Let's see how this is done. To calculate the Z-score, you subtract the mean value from the data point you're interested in. For our example, we are comparing the freezing point of water, which is \(32^{\text{o}} \text{F}\), to the mean temperature. Next, you divide this difference by the standard deviation. The formula for calculating a Z-score looks like this: \[ Z = \frac{\text{data point} - \text{mean}}{\text{standard deviation}} \].

Applying this formula to our problem where the mean temperature is \(27^{\text{o}} \text{F}\) with a standard deviation of \(6^{\text{o}} \text{F}\), the Z-score is calculated as \( Z = \frac{32 - 27}{6} = 0.83 \).
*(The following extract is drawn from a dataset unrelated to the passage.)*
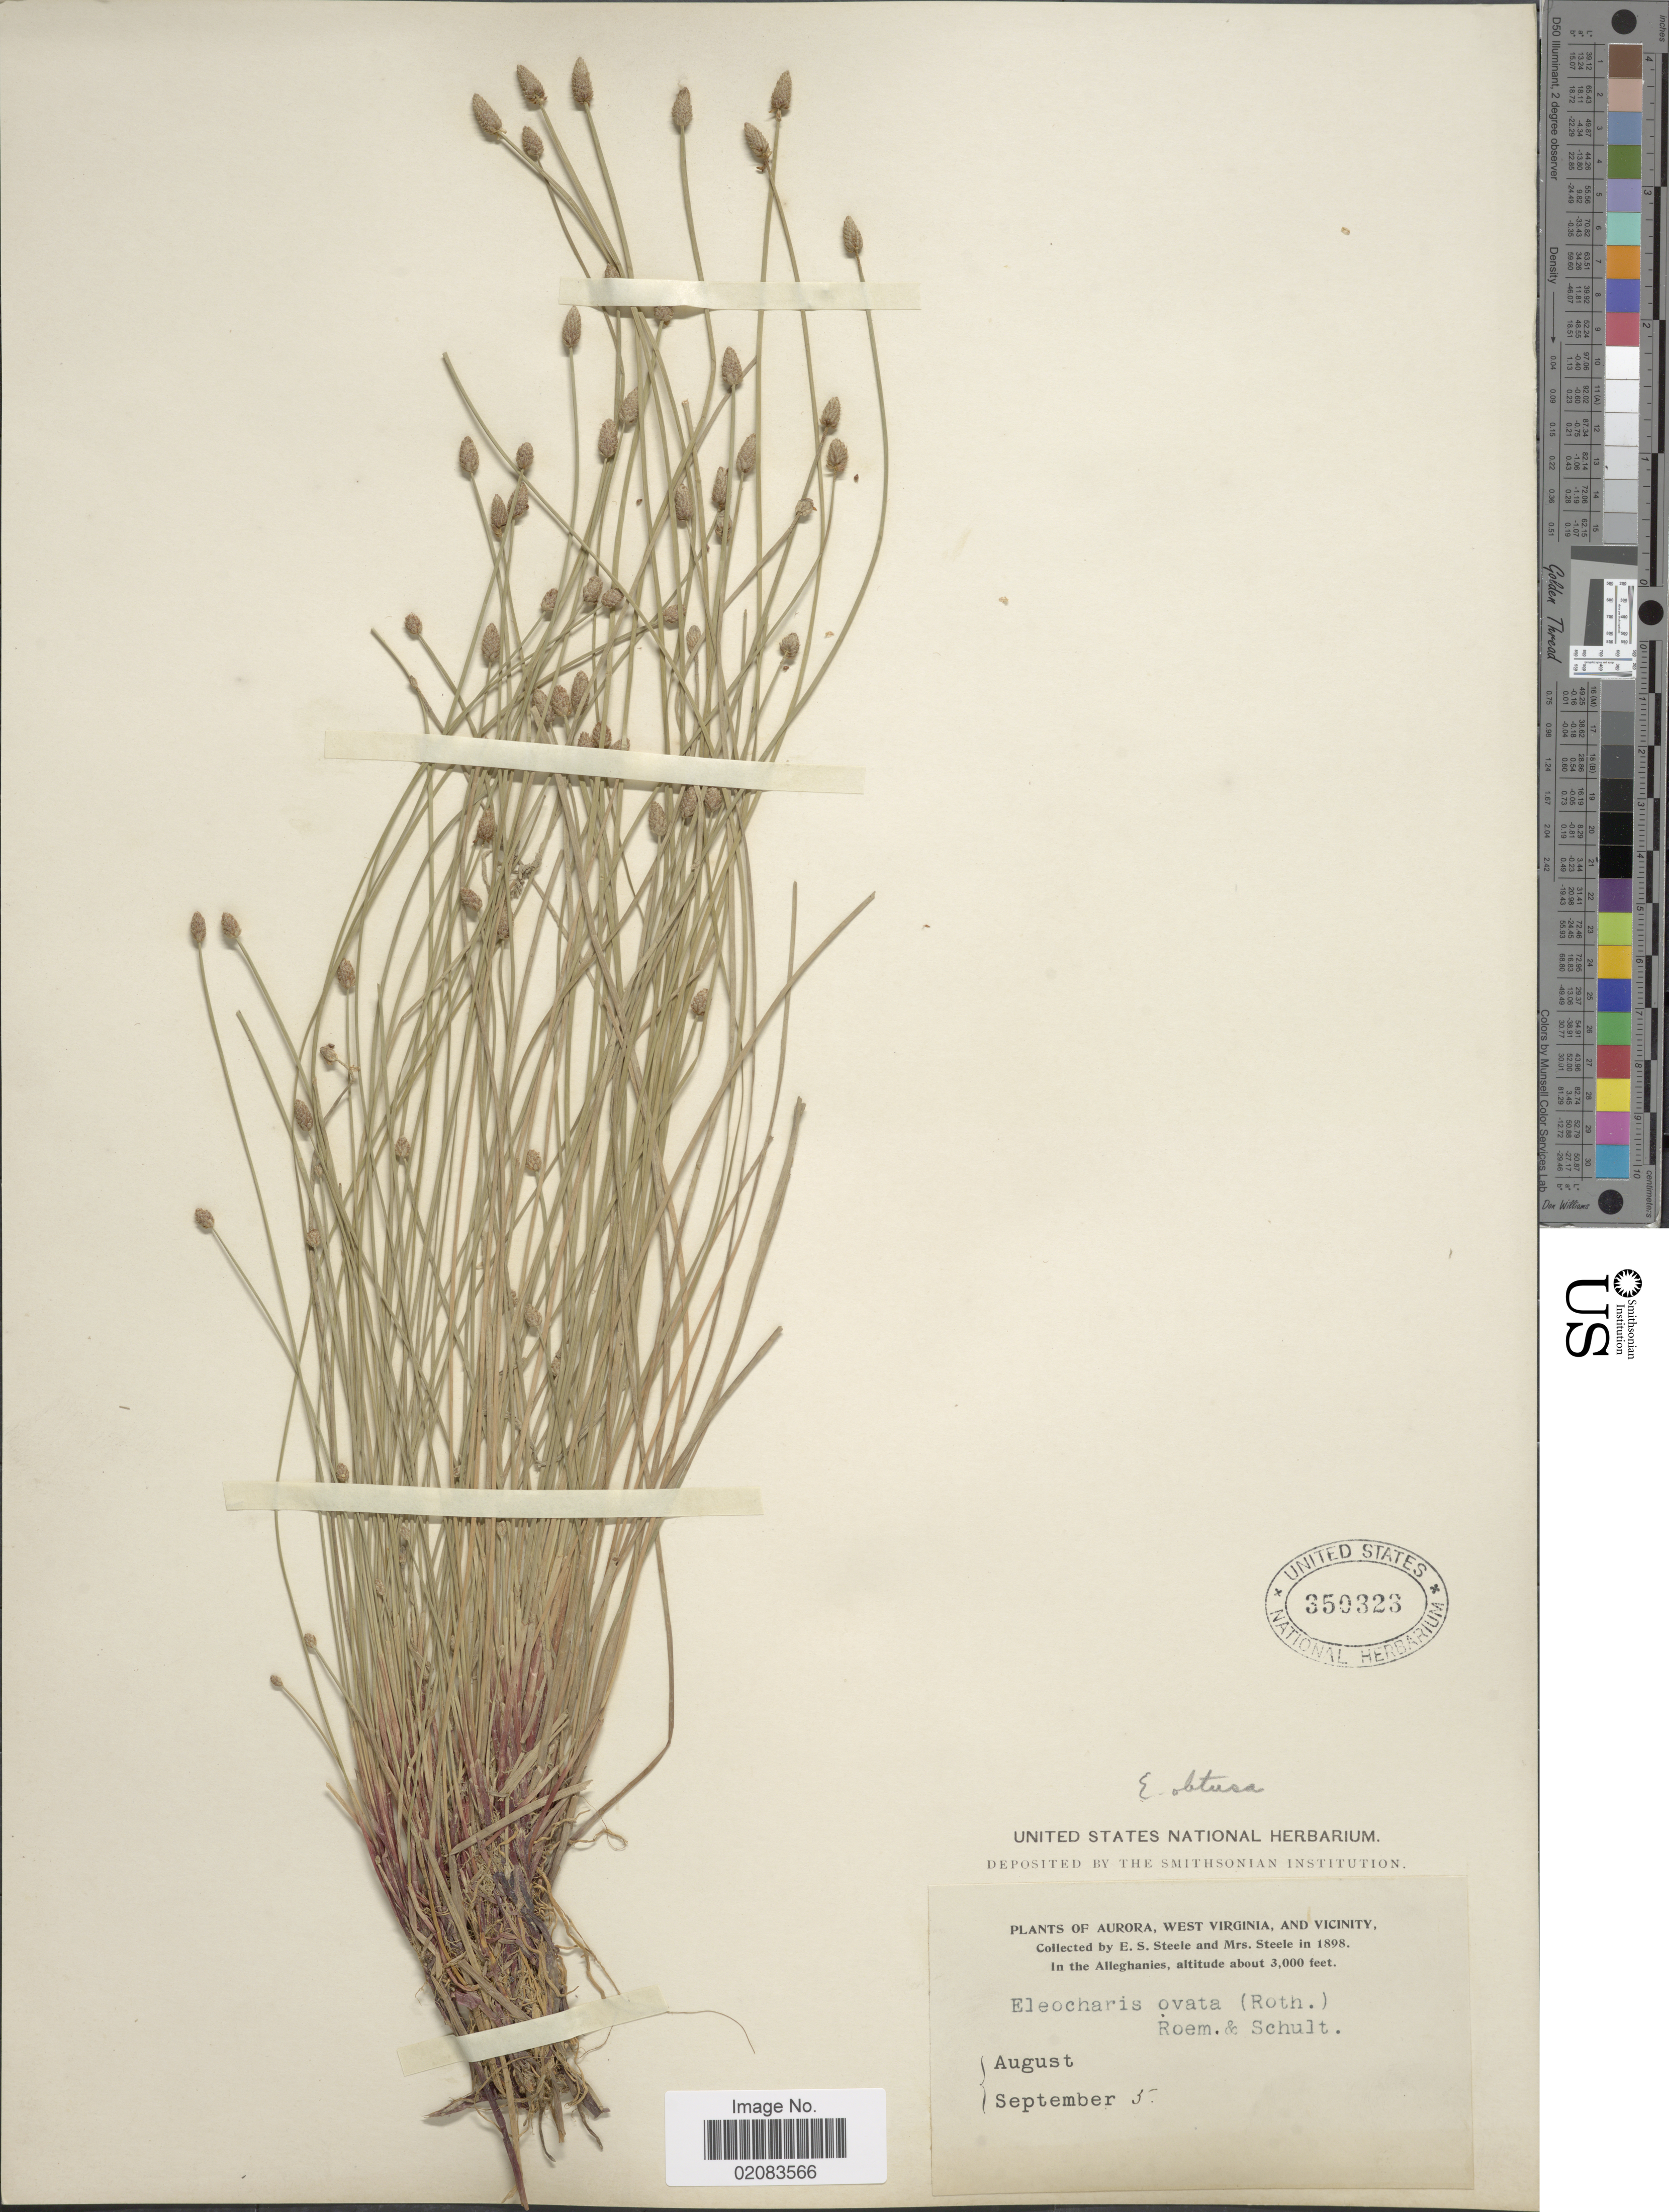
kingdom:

This Z-score helps us to understand where the temperature of \(32^{\text{o}} \text{F}\) falls in relation to the 'average' February day in New York City.

To grasp the concept of the standard normal distribution table, it is important to know why it is used. Once you've computed a Z-score, the next step is to figure out what this number actually means in terms of probability. This is where the standard normal distribution table comes into play.

Each Z-score corresponds to a percentage which represents the area under the normal curve to the left of that Z-score. This area signifies the probability that a value in our normal distribution is less than our data point. For our problem with the freezing temperatures, after calculating a Z-score of 0.83, we consult the table to find out the percentage of days that have temperatures below \(32^{\text{o}} \text{F}\).

Looking up a Z-score of 0.83 in the standard normal distribution table, we find that approximately 79.77% of the area under the curve falls to the left of this Z-score. This means that there's roughly a 79.77% chance that a randomly chosen February day in New York City will have a minimum temperature below freezing. Such tables are extensively used in various fields such as meteorology, economics, and health sciences to interpret Z-scores into more meaningful probabilities.

The mean and standard deviation are fundamental statistical concepts that play a significant role in understanding data, like the weather patterns we're examining. The mean is simply the average of all the data points. It's the balance point of the dataset. In the context of New York City's February weather, the mean minimum daily temperature is given as \(27^{\text{o}} \text{F}\). It represents the 'center' of the temperature data.

The standard deviation, on the other hand, measures how spread out the numbers in your data are. A small standard deviation means the data points tend to be close to the mean, whereas a large standard deviation means they are spread out over a wider range of values. Here, the standard deviation for the minimum temperature is \(6^{\text{o}} \text{F}\), suggesting that daily minimum temperatures in February typically vary by about \(6^{\text{o}} \text{F}\) from the average. Together, these two parameters shape the normal distribution bell curve, and ultimately, they are critical in determining probabilities like those we are calculating for temperatures below freezing.